───── WORKING DATA ─────

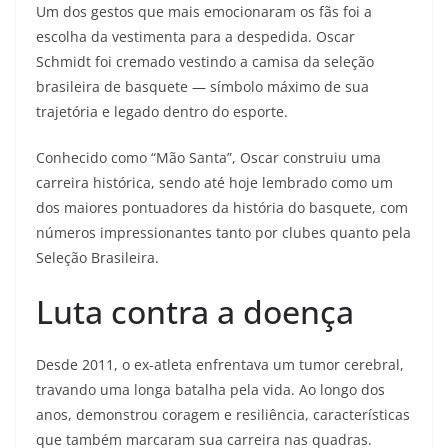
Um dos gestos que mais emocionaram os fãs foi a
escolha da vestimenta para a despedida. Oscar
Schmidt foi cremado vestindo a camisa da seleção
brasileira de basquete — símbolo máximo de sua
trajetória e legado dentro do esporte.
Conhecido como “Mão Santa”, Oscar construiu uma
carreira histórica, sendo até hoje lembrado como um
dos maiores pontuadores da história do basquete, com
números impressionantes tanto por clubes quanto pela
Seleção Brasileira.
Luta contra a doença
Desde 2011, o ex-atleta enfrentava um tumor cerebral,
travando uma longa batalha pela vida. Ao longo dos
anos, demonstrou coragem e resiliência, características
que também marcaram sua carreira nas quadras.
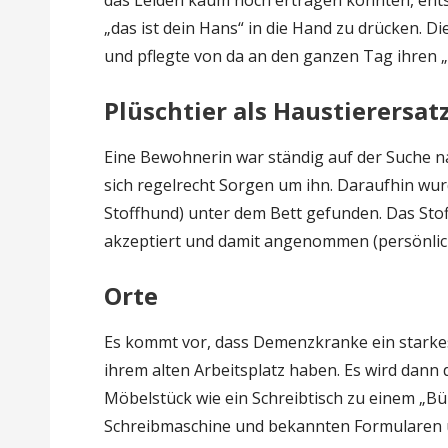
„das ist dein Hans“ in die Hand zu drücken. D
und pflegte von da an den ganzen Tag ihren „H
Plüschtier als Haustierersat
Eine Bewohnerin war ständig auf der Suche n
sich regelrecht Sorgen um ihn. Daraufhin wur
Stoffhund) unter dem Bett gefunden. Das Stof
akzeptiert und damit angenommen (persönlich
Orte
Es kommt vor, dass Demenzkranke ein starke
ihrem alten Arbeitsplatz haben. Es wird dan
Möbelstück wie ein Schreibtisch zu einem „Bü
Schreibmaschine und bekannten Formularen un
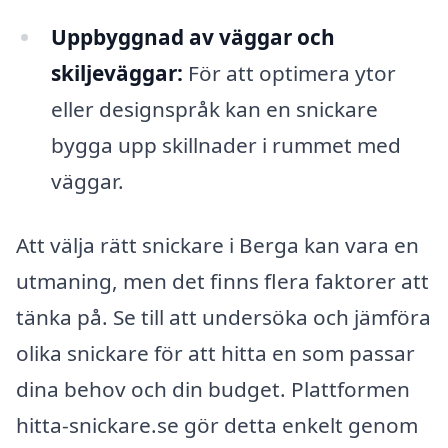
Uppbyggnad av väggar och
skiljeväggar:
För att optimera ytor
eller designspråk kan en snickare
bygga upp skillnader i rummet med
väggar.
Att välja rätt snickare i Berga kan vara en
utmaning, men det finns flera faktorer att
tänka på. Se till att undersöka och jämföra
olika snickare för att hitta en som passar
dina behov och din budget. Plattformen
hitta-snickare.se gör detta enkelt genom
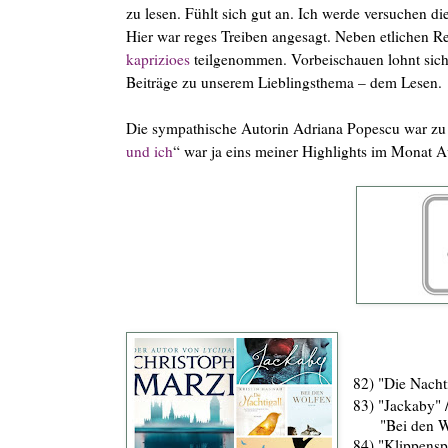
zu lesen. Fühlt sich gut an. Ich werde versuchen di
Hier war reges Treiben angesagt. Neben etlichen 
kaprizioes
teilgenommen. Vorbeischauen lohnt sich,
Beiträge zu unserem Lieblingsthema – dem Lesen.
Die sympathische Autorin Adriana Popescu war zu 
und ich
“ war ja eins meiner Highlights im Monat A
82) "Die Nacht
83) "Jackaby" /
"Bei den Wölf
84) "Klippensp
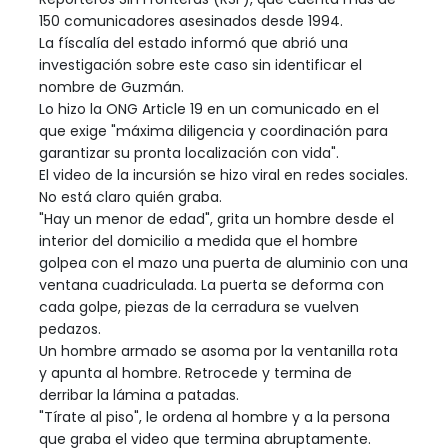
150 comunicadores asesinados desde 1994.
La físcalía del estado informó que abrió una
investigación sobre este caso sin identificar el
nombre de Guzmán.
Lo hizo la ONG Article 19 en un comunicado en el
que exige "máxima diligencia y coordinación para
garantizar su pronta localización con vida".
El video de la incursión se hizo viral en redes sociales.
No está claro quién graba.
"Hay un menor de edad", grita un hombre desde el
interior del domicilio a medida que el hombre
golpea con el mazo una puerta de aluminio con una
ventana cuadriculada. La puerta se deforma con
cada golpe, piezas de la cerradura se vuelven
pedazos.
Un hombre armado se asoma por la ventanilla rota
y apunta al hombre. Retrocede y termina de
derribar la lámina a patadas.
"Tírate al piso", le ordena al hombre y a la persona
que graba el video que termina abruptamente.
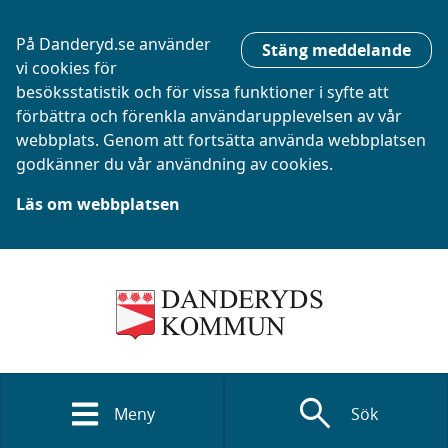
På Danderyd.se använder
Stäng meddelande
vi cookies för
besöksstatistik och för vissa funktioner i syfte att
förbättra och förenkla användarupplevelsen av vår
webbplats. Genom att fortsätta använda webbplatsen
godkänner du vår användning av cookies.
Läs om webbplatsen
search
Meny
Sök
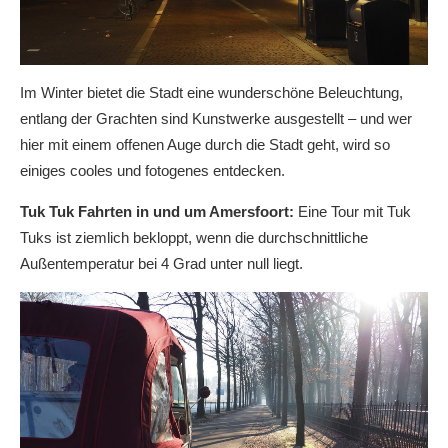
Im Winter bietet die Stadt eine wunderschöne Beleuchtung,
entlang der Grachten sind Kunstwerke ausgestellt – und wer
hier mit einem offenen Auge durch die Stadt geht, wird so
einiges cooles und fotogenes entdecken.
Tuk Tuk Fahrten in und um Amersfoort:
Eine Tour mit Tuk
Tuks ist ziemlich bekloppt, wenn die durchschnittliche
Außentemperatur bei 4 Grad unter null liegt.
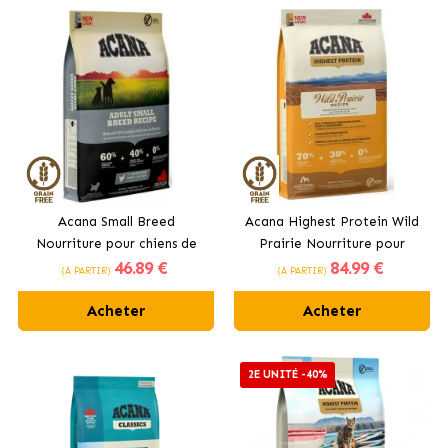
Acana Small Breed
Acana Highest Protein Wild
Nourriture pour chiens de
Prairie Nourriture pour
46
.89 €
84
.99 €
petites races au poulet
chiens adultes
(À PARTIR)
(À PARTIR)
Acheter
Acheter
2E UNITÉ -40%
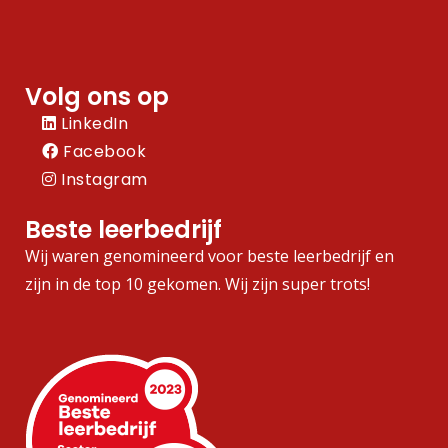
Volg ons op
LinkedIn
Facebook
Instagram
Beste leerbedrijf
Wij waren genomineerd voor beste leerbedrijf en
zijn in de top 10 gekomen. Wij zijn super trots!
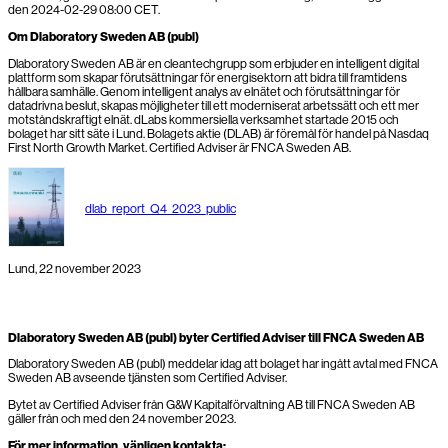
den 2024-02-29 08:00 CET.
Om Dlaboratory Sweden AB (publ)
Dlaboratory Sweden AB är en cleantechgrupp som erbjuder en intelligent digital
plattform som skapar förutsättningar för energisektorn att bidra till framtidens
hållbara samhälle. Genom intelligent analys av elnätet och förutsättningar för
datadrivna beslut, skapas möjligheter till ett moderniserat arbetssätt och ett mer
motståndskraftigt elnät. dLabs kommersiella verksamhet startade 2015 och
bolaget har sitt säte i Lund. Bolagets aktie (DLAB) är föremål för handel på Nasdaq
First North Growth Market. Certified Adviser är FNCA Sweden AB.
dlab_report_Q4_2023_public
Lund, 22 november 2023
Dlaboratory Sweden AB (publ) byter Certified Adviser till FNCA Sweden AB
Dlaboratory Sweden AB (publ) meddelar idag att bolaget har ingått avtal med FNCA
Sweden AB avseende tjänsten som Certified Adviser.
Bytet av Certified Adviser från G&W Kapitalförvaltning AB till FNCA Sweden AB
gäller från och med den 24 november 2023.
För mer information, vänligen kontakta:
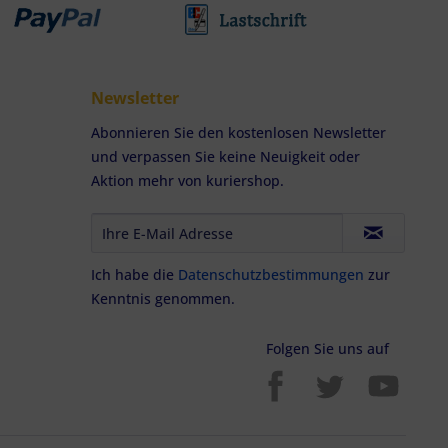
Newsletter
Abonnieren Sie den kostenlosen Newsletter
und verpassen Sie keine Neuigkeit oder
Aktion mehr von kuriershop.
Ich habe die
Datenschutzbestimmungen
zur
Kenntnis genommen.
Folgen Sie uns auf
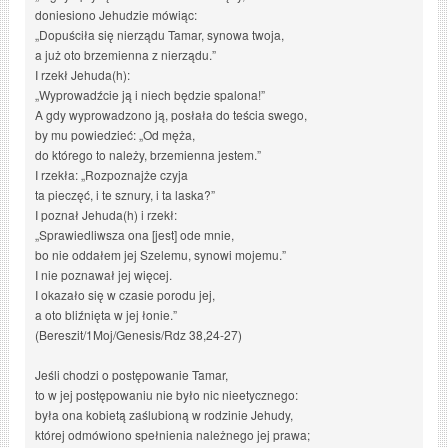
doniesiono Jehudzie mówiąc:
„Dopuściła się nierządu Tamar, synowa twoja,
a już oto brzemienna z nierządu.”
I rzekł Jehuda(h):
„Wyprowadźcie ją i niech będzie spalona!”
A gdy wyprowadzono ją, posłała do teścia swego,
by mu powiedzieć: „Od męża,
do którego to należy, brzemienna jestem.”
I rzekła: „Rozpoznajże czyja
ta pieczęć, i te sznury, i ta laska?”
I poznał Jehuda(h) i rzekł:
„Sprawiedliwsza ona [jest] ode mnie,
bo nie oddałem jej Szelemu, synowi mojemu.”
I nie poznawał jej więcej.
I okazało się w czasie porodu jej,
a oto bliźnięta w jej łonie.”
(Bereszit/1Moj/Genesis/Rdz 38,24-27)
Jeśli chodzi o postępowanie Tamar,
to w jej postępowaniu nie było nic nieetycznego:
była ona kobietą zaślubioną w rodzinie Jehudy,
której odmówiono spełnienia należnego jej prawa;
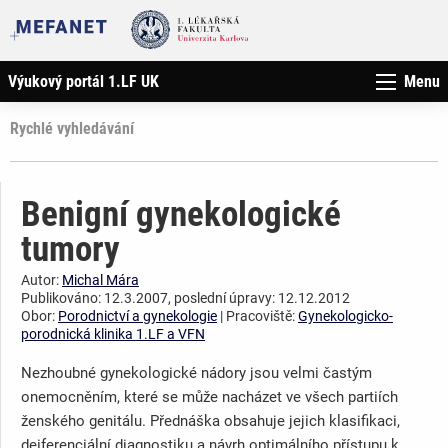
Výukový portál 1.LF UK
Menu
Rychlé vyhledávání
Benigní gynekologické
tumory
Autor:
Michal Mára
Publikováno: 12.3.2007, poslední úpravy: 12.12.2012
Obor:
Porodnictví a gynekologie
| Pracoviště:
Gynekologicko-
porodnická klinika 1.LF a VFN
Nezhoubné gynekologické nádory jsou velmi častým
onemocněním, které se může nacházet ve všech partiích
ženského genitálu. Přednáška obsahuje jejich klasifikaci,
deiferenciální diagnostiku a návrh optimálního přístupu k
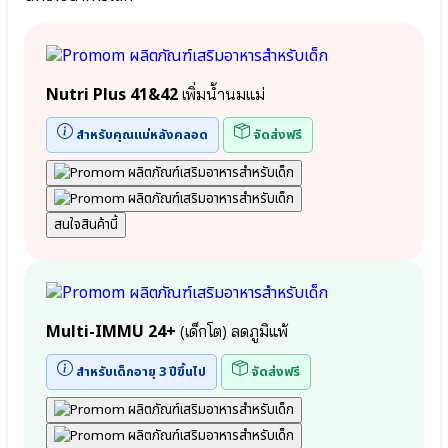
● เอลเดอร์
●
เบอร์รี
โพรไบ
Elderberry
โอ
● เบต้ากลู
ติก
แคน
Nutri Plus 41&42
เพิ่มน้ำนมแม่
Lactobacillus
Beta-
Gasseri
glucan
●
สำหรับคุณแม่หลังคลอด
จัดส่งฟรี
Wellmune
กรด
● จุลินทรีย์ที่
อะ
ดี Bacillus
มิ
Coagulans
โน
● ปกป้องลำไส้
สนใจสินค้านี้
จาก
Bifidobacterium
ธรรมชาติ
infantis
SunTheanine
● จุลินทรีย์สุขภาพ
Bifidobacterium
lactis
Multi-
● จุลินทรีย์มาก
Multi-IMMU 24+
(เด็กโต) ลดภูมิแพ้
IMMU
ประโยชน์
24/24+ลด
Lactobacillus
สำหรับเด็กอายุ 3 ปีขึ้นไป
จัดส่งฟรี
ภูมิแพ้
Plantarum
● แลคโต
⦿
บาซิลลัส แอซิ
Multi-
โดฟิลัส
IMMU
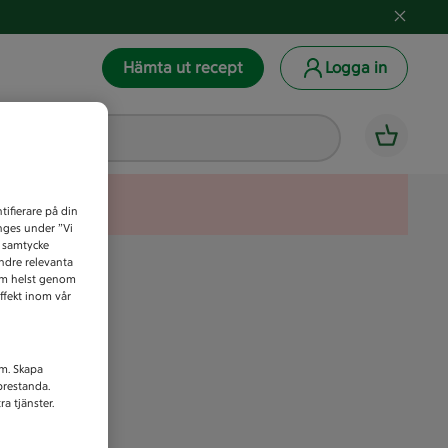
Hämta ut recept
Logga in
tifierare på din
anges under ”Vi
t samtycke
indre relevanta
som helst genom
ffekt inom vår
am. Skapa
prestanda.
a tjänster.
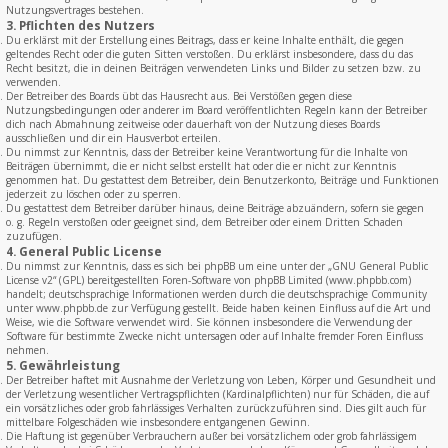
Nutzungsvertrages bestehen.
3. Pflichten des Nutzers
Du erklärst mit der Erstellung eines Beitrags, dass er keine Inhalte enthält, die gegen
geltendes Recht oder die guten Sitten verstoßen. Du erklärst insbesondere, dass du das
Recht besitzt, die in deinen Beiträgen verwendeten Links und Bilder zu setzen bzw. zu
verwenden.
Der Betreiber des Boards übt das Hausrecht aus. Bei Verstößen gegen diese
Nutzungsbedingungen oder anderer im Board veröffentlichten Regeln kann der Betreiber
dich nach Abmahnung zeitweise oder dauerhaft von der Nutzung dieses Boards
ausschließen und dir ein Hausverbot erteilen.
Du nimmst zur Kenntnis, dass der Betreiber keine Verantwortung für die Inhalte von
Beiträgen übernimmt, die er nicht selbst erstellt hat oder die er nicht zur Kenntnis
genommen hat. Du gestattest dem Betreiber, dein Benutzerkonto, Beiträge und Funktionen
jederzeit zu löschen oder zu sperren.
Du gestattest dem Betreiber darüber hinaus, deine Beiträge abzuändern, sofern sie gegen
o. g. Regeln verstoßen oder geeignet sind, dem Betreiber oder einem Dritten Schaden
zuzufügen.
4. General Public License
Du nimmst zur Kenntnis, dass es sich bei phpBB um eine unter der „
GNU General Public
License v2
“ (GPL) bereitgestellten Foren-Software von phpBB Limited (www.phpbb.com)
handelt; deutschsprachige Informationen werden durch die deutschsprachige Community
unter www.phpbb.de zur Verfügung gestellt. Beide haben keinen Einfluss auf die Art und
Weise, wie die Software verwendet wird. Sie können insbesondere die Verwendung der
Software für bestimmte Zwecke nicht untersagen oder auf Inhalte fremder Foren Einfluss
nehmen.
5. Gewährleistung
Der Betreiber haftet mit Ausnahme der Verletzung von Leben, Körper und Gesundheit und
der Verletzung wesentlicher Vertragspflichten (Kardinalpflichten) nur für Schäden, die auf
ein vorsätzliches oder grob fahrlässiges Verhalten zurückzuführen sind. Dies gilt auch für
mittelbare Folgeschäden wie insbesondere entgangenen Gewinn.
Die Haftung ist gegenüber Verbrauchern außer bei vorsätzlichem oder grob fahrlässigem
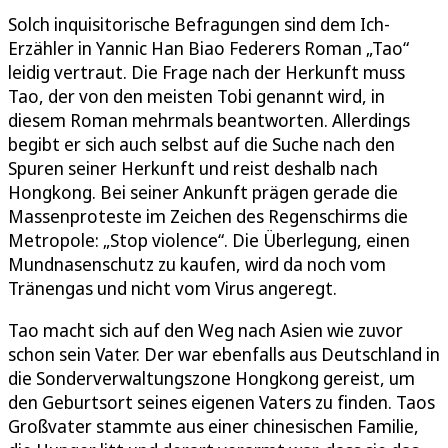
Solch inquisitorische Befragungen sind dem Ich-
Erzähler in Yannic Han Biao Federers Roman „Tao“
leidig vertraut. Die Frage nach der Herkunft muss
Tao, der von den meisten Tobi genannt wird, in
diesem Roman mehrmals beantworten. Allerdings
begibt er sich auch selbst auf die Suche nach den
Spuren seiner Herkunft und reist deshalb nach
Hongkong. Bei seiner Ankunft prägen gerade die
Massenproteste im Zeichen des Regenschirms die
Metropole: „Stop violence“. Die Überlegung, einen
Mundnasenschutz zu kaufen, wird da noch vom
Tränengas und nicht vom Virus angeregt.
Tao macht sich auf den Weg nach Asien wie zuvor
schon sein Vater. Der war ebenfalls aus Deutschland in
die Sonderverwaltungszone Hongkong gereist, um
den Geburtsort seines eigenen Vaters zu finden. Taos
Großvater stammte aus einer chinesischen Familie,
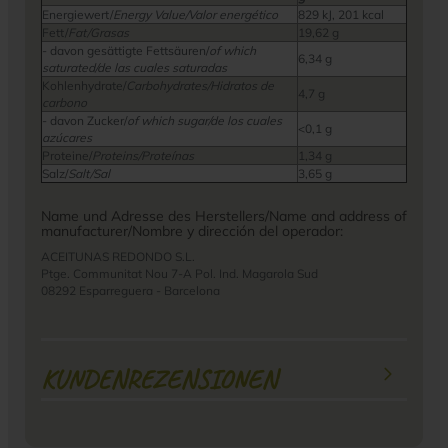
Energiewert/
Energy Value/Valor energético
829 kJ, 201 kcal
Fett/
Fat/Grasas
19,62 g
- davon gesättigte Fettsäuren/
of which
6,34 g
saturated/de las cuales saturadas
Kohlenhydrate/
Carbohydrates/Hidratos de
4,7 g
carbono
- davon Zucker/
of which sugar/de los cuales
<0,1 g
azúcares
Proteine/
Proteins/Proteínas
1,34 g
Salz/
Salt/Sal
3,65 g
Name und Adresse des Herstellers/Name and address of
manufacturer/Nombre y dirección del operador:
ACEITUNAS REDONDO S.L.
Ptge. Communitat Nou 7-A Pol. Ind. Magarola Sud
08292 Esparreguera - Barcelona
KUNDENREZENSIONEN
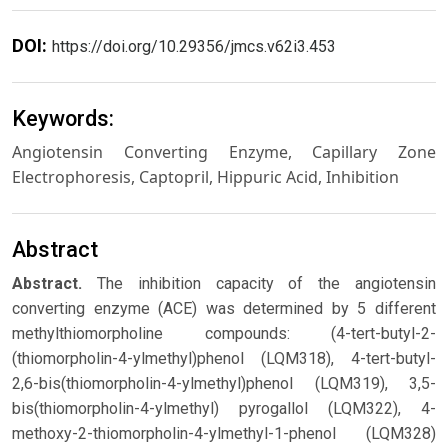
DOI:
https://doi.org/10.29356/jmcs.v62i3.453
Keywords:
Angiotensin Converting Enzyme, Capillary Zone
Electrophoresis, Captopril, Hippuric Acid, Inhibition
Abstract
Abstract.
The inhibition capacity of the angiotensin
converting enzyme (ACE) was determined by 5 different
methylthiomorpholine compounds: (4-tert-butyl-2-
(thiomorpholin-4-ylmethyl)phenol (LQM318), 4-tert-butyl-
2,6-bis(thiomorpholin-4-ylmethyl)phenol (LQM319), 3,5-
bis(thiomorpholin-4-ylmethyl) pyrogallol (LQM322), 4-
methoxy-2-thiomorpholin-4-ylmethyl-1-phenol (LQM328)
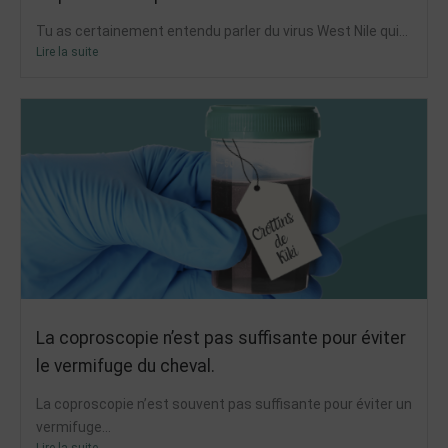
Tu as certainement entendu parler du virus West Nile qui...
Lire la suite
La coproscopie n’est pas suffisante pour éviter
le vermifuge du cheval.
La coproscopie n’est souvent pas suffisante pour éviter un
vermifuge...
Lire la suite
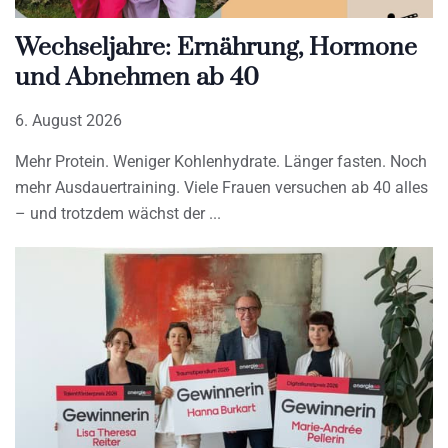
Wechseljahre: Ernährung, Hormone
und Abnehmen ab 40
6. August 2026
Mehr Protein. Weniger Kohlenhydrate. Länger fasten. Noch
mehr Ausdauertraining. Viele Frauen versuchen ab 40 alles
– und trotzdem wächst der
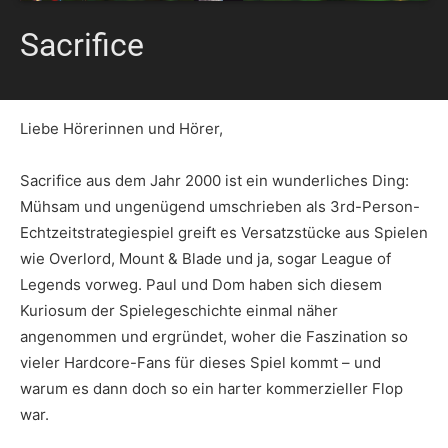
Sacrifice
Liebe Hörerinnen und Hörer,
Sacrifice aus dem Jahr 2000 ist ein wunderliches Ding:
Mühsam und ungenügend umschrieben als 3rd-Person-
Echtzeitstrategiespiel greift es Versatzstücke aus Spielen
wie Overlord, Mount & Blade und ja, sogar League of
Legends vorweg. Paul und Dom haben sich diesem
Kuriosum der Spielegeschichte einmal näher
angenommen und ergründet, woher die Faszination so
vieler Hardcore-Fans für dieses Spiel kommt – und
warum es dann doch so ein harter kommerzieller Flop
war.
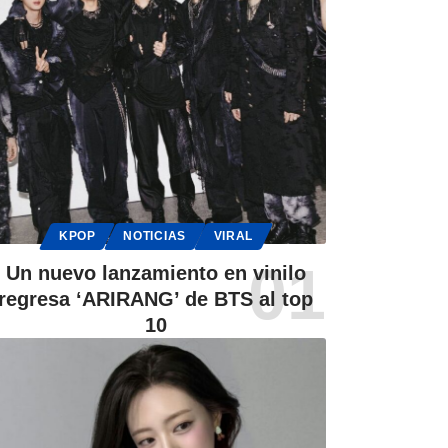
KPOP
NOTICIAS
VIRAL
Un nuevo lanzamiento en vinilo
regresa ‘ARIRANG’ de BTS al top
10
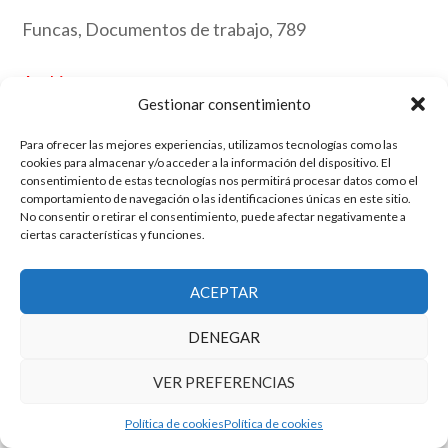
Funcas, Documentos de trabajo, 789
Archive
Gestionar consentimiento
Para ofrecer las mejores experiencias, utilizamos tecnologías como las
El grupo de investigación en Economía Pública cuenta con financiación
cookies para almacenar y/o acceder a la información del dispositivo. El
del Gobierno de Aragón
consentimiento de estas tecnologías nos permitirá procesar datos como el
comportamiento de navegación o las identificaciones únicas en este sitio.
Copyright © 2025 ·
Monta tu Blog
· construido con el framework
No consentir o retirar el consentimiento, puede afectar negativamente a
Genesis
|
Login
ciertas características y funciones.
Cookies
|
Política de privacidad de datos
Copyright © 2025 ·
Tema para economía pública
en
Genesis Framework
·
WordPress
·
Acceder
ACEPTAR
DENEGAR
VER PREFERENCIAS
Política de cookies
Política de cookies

─────

WHAT YOU HAVE TO DO => Begin at the first line of the records and please reproduce every line exactly through the one containing "150 comunicadores asesinados desde 1994.", leaving all pictures out.

EXPECTED ANSWER =>
Um dos gestos que mais emocionaram os fãs foi a
escolha da vestimenta para a despedida. Oscar
Schmidt foi cremado vestindo a camisa da seleção
brasileira de basquete — símbolo máximo de sua
trajetória e legado dentro do esporte.
Conhecido como “Mão Santa”, Oscar construiu uma
carreira histórica, sendo até hoje lembrado como um
dos maiores pontuadores da história do basquete, com
números impressionantes tanto por clubes quanto pela
Seleção Brasileira.
Luta contra a doença
Desde 2011, o ex-atleta enfrentava um tumor cerebral,
travando uma longa batalha pela vida. Ao longo dos
anos, demonstrou coragem e resiliência, características
que também marcaram sua carreira nas quadras.
„das ist dein Hans“ in die Hand zu drücken. D
und pflegte von da an den ganzen Tag ihren „H
Plüschtier als Haustierersat
Eine Bewohnerin war ständig auf der Suche n
sich regelrecht Sorgen um ihn. Daraufhin wur
Stoffhund) unter dem Bett gefunden. Das Stof
akzeptiert und damit angenommen (persönlich
Orte
Es kommt vor, dass Demenzkranke ein starke
ihrem alten Arbeitsplatz haben. Es wird dan
Möbelstück wie ein Schreibtisch zu einem „Bü
Schreibmaschine und bekannten Formularen un
Uppbyggnad av väggar och
skiljeväggar:
För att optimera ytor
eller designspråk kan en snickare
bygga upp skillnader i rummet med
väggar.
Att välja rätt snickare i Berga kan vara en
utmaning, men det finns flera faktorer att
tänka på. Se till att undersöka och jämföra
olika snickare för att hitta en som passar
dina behov och din budget. Plattformen
hitta-snickare.se gör detta enkelt genom
zu lesen. Fühlt sich gut an. Ich werde versuchen di
Hier war reges Treiben angesagt. Neben etlichen 
kaprizioes
teilgenommen. Vorbeischauen lohnt sich,
Beiträge zu unserem Lieblingsthema – dem Lesen.
Die sympathische Autorin Adriana Popescu war zu 
und ich
“ war ja eins meiner Highlights im Monat A
82) "Die Nacht
83) "Jackaby" /
"Bei den Wölf
84) "Klippensp
150 comunicadores asesinados desde 1994.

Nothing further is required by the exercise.